Ce groupe est sorti de la clandestinité en 2011. Sa priorité est d’organiser politiquement des travailleurs, même lorsque ces derniers ne se reconnaissent pas nécessairement dans l’ensemble de ses orientations. Il a fondé à cet effet, le 25 février 2011, le « Parti ouvrier démocratique », au sein duquel les Socialistes révolutionnaires sont le seul courant politique organisé.

Tagdid? (Renouveau socialiste)

Ce groupe, également clandestin sous Moubarak, est né en 2010 d’une scission des Socialistes révolutionnaires (voir ci-dessus). Il intervient parmi les travailleurs, ainsi qu’au sein des différents mouvements sociaux, à commencer par celui de la jeunesse. Malgré sa petite taille, Renouveau a joué un rôle non négligeable dans la révolution de janvier-février 2011. Renouveau considère que la construction d’un parti large passe par un regroupement préalable de plusieurs courants politiques.
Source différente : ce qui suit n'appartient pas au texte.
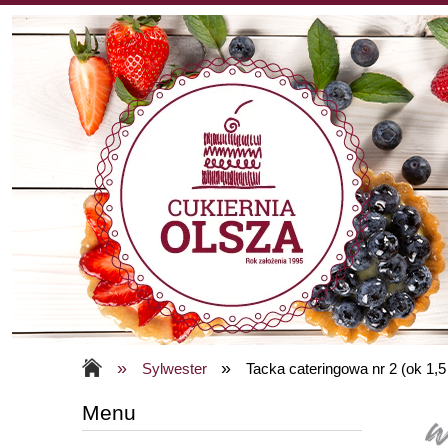
»
»
Sylwester
Tacka cateringowa nr 2 (ok 1,5
Menu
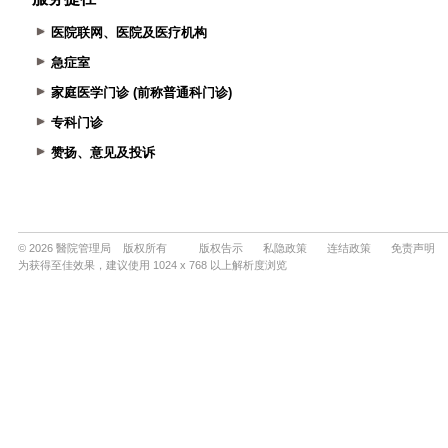
医院联网、医院及医疗机构
急症室
家庭医学门诊 (前称普通科门诊)
专科门诊
赞扬、意见及投诉
© 2026 醫院管理局 版权所有
版权告示
私隐政策
连结政策
免责声明
为获得至佳效果，建议使用 1024 x 768 以上解析度浏览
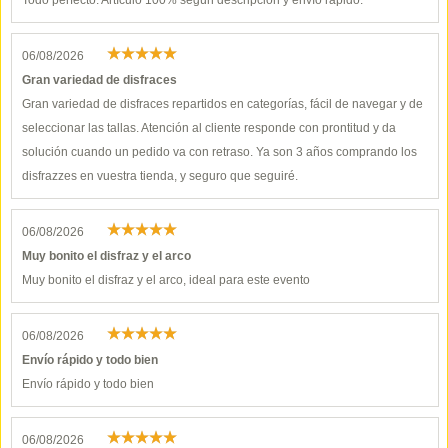
Todo perfecto. Artículo 100% según descripción y envío rápido.
06/08/2026
Gran variedad de disfraces
Gran variedad de disfraces repartidos en categorías, fácil de navegar y de
seleccionar las tallas. Atención al cliente responde con prontitud y da
solución cuando un pedido va con retraso. Ya son 3 años comprando los
disfrazzes en vuestra tienda, y seguro que seguiré.
06/08/2026
Muy bonito el disfraz y el arco
Muy bonito el disfraz y el arco, ideal para este evento
06/08/2026
Envío rápido y todo bien
Envío rápido y todo bien
06/08/2026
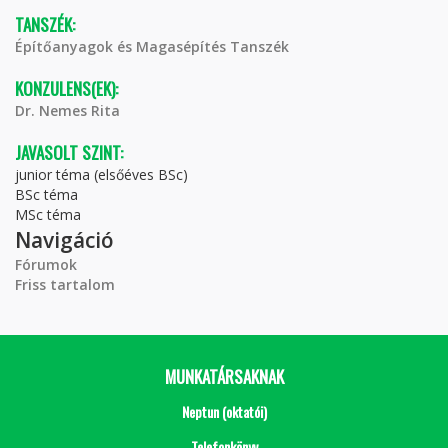
TANSZÉK:
Építőanyagok és Magasépítés Tanszék
KONZULENS(EK):
Dr. Nemes Rita
JAVASOLT SZINT:
junior téma (elsőéves BSc)
BSc téma
MSc téma
Navigáció
Fórumok
Friss tartalom
MUNKATÁRSAKNAK
Neptun (oktatói)
Telefonkönyv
Renouveau a eu, pour cette raison, un rôle moteur dans la constitution de Tahalouf (voir ci-dessous).

Tahalouf (Alliance populaire socialiste)

Ce parti a été créé le 26 janvier 2011 à l’initiative de Renouveau socialiste, de militants ayant rompu sur la gauche avec le Tagammu, ainsi que d’intellectuels, de militants syndicalistes, associatifs, et/ou ayant appartenu par le passé à diverses organisations de gauche.

Même s’ils ne s’impliquent pas vraiment dans ce parti, les Socialistes révolutionnaires ont néanmoins un représentant dans sa direction.

Front des forces socialistes

Constitué le mardi 10 mai 2011, il ne s’agit pas d’une organisation, mais d’une coordination entre l’ensemble des partis pouvant être véritablement considérés comme de gauche (donc à l’exception de Tagammu) :

  • le Parti socialiste égyptien,
  • le Parti communiste égyptien,
  • l’Alliance populaire socialiste,
  • Tahalouf (dont Renouveau socialiste),
  • les Socialistes révolutionnaires (et le Parti ouvrier démocratique).

 

  1. Différentes sources attribuent actuellement respectivement un millier de membres au Parti socialiste ; 2 000 membres au Parti ouvrier démocratique et 3 000 membres à l’Alliance populaire socialiste. Les « Socialistes révolutionnaires » et « Tagdid » sont issus du courant international dont le Socialist Workers Party (SWP) britannique est la principale organisation.